I was just forwarded this web site from someone on Camo Space

www.CampWildGirls.com

they have alot of womens camo on there.....


----------



## tangleknot (Oct 8, 2001)

Thanks for the head's up.


----------



## Wendy (Oct 6, 2008)

Holy crap!!! did you see the Moose on that site in the photo album? 
That Moose put the "MOOSE" in Moose!! WOW! _THATS what I want to shoot when I grow up!! _


----------



## Bellyup (Nov 13, 2007)

To liven this section up a little, I offer my expert consulting experience free of fee. All I ask is for a donation, Labats Blue is a good item to donate. 

Must make appointment, as I am a very busy consultant.

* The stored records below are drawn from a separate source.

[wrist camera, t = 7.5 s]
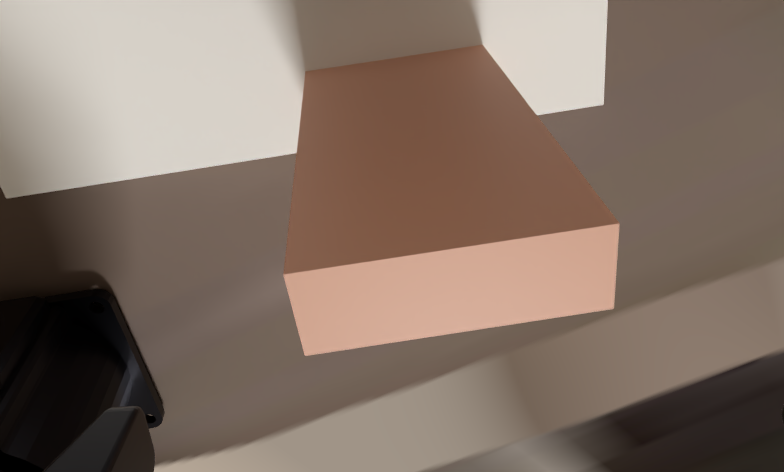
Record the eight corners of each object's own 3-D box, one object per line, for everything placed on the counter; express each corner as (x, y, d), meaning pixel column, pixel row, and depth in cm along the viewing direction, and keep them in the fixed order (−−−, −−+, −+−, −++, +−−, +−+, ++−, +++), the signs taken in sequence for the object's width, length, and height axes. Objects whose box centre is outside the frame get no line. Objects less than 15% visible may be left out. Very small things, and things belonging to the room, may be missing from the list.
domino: (485, 99, 19) (613, 309, 10) (316, 125, 19) (305, 356, 10) (482, 44, 18) (619, 223, 10) (305, 71, 18) (283, 274, 10)
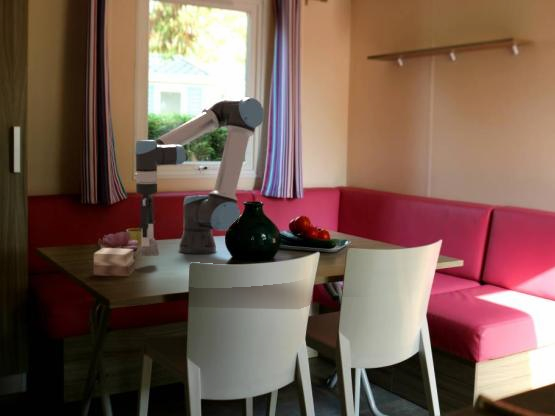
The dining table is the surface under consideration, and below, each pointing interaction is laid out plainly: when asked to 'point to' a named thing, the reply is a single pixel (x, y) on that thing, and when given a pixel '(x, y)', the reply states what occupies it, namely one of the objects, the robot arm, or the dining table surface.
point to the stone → (149, 249)
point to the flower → (118, 241)
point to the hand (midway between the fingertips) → (147, 243)
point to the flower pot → (135, 235)
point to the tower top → (113, 257)
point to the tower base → (114, 270)
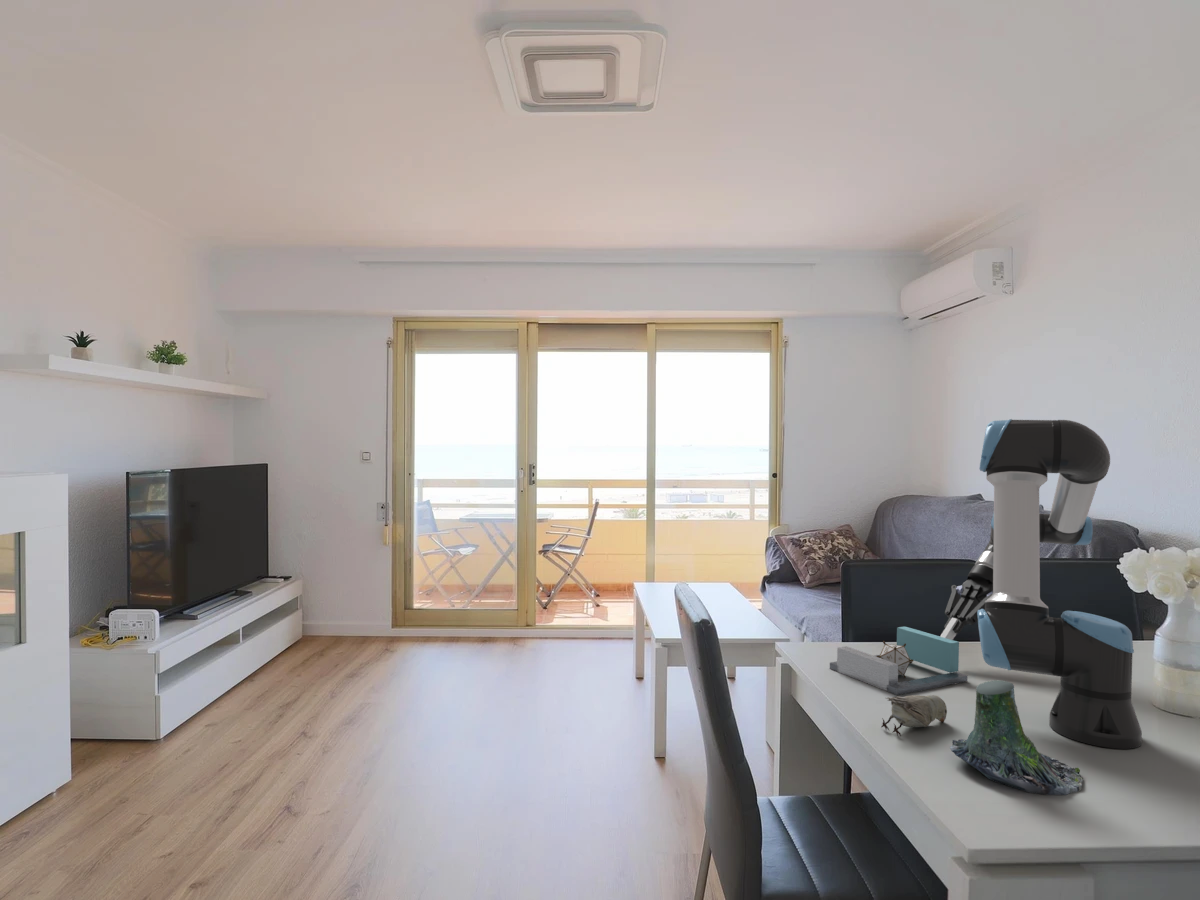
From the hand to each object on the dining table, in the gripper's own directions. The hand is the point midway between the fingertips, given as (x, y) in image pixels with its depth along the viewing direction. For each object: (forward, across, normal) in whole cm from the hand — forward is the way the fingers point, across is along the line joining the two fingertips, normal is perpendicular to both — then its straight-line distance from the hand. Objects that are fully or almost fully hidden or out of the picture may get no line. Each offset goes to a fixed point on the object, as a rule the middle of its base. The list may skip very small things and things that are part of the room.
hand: (944, 640), depth 184 cm
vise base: (+18, 0, +9) cm, 20 cm away
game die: (+18, 0, +9) cm, 20 cm away
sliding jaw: (+9, 0, +2) cm, 9 cm away
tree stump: (+34, -47, +25) cm, 63 cm away
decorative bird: (+34, -26, +25) cm, 50 cm away
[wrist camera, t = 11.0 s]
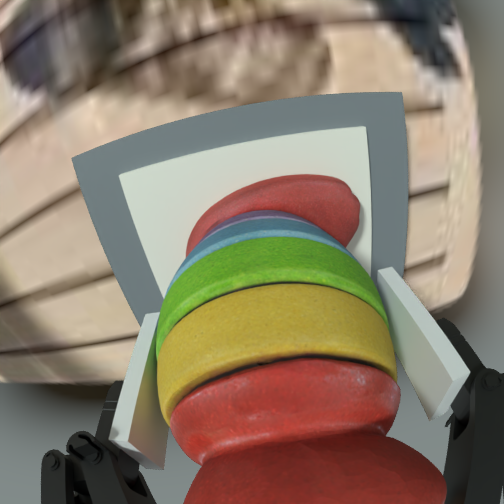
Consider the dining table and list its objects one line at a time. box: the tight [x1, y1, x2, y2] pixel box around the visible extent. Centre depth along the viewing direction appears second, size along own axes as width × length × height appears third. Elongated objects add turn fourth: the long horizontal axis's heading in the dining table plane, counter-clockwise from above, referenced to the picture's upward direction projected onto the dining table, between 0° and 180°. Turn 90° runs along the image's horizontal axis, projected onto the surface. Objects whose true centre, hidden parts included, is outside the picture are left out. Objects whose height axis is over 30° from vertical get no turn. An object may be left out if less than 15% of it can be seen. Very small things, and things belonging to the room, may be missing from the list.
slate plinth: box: [72, 92, 408, 327], centre depth 19 cm, size 20×18×3 cm
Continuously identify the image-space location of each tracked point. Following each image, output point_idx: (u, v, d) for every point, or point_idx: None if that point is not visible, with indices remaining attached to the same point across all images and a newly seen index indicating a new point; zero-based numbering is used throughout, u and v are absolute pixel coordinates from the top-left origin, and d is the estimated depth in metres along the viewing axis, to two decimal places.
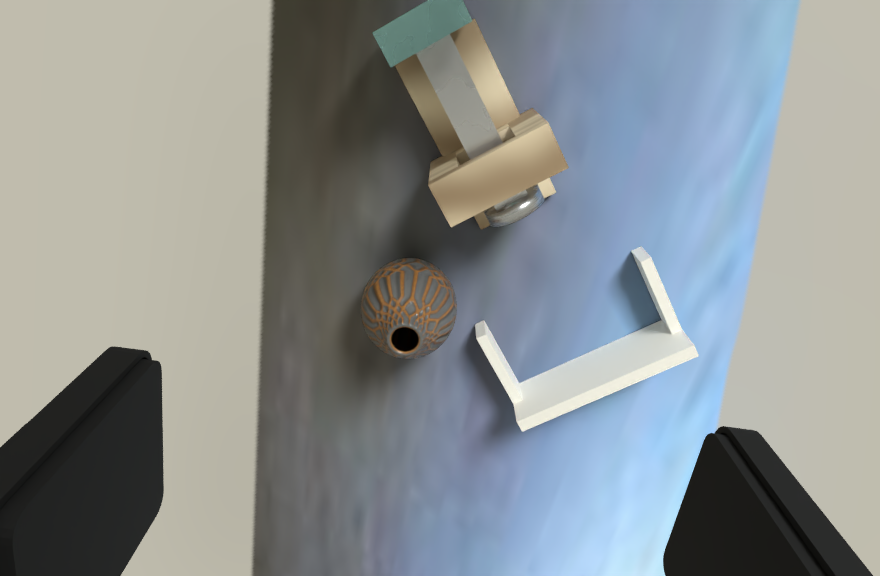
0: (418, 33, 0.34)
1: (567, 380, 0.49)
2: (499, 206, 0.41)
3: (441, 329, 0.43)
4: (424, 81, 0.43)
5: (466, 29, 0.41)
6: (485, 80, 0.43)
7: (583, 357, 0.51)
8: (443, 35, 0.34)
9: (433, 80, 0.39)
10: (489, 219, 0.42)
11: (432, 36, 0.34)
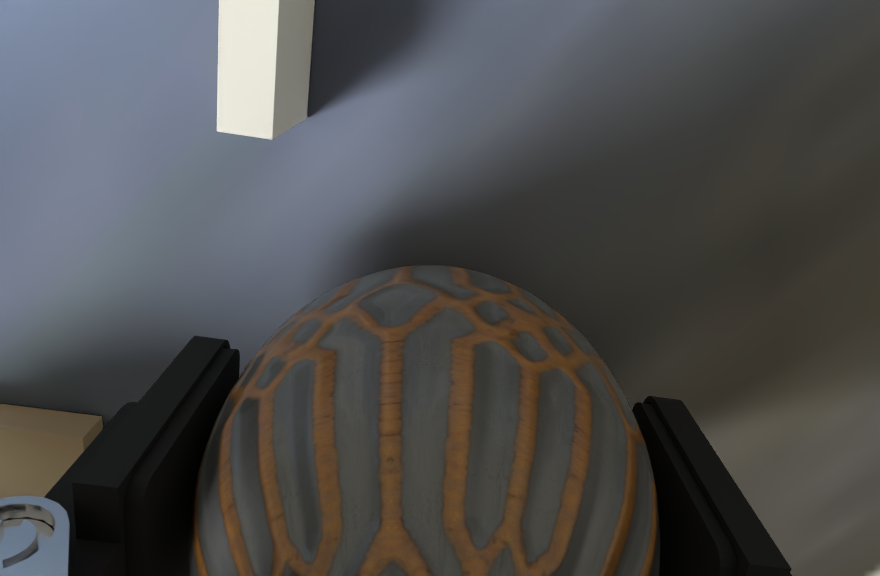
0: None
1: None
2: None
3: (255, 556, 0.07)
4: None
5: None
6: None
7: None
8: None
9: None
10: None
11: None
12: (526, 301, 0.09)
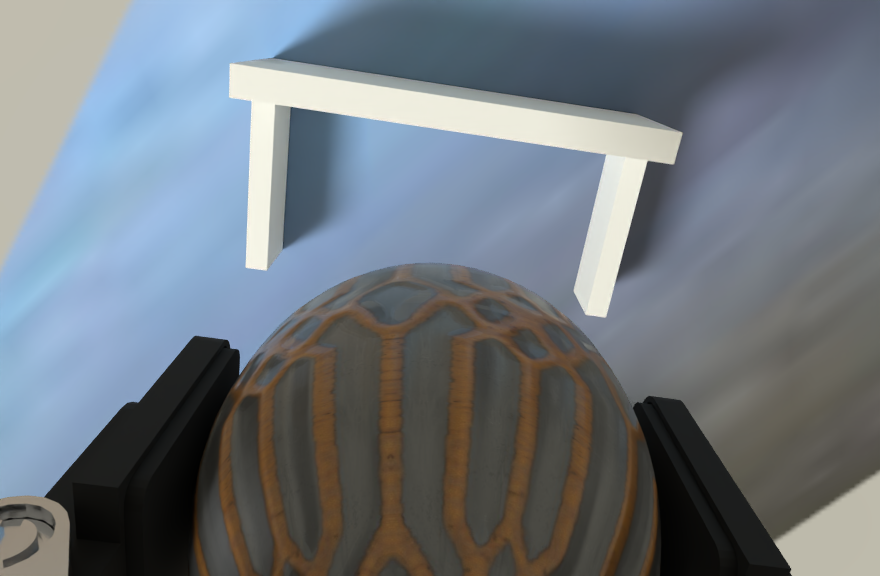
0: None
1: None
2: None
3: (255, 553, 0.07)
4: None
5: None
6: None
7: None
8: None
9: None
10: None
11: None
12: (526, 298, 0.09)
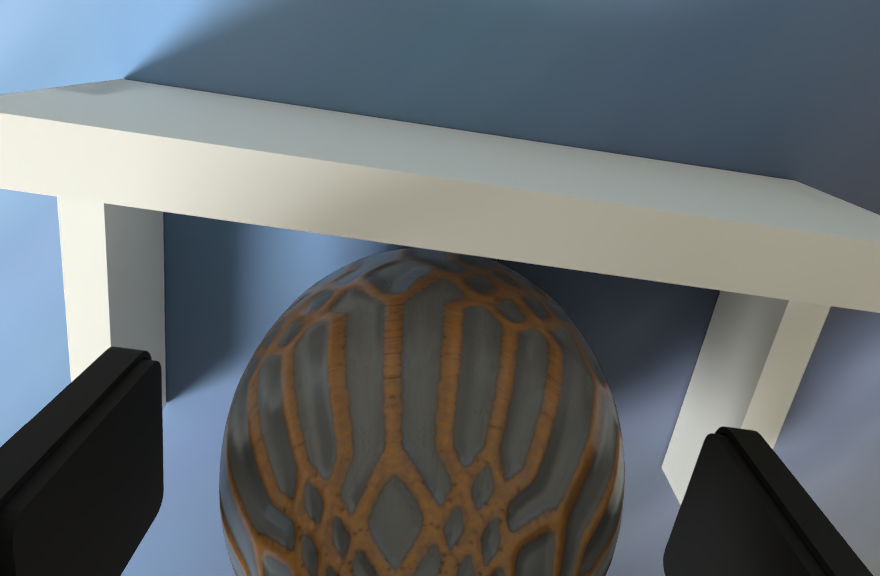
0: None
1: None
2: None
3: (280, 477, 0.08)
4: None
5: None
6: None
7: None
8: None
9: None
10: None
11: None
12: (509, 276, 0.11)
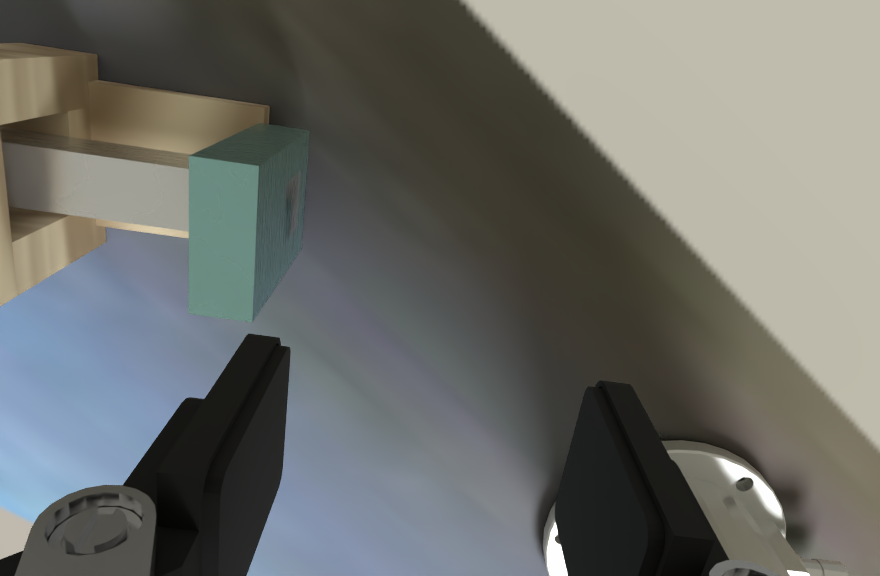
0: (216, 231, 0.19)
1: None
2: None
3: None
4: (216, 132, 0.26)
5: None
6: None
7: None
8: (191, 264, 0.19)
9: (174, 172, 0.22)
10: None
11: (199, 248, 0.19)
12: None
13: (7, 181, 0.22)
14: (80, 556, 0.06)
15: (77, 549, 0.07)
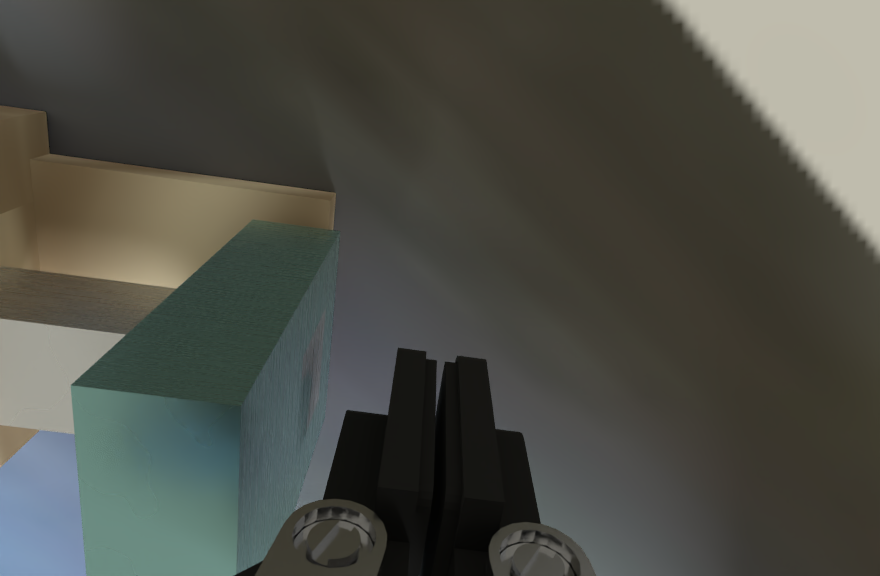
0: (146, 537, 0.08)
1: None
2: None
3: None
4: None
5: None
6: None
7: None
8: None
9: (87, 339, 0.12)
10: None
11: (108, 568, 0.08)
12: None
13: None
14: (314, 565, 0.07)
15: (314, 556, 0.07)
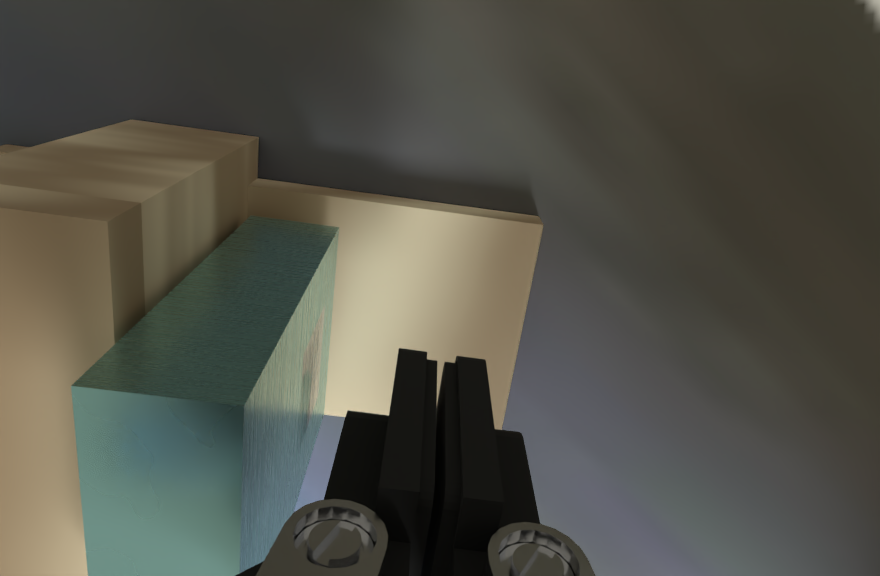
0: (148, 538, 0.08)
1: None
2: None
3: None
4: (455, 263, 0.16)
5: (492, 410, 0.17)
6: (366, 384, 0.17)
7: None
8: None
9: None
10: None
11: (110, 570, 0.08)
12: None
13: None
14: (315, 565, 0.07)
15: (315, 556, 0.07)
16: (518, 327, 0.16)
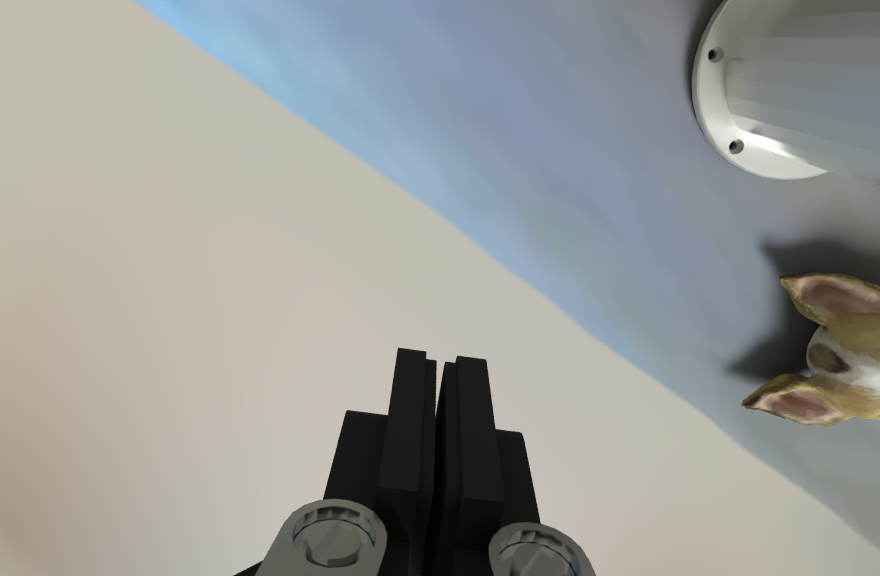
0: None
1: None
2: None
3: None
4: None
5: None
6: None
7: None
8: None
9: None
10: None
11: None
12: None
13: None
14: (314, 565, 0.07)
15: (314, 556, 0.07)
16: None
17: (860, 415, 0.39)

However, I will come to you and offer you the expert advice on which outfit looks best on you. My specialty is in the camo lingere. :evilsmile


----------



## autumnlovr (Jul 21, 2003)

Wendy said:


> Holy crap!!! did you see the Moose on that site in the photo album?
> That Moose put the "MOOSE" in Moose!! WOW! _THATS what I want to shoot when I grow up!! _


It IS a beautiful moose, but it's also a great (but tricky) photograph. By having the huntress kneel behind the moose, she's probably 10 feet past the antlers....making her look a lot shorter and smaller. Even the rifle looks HUGE compared to her. But....there's NO taking away from that palmation and all those points! And, I'd love to shoot one like that when I grow up too!


----------



## Wendy (Oct 6, 2008)

I understand perspective. I was more focused on the size of the rack he sported in the front, not rear!


----------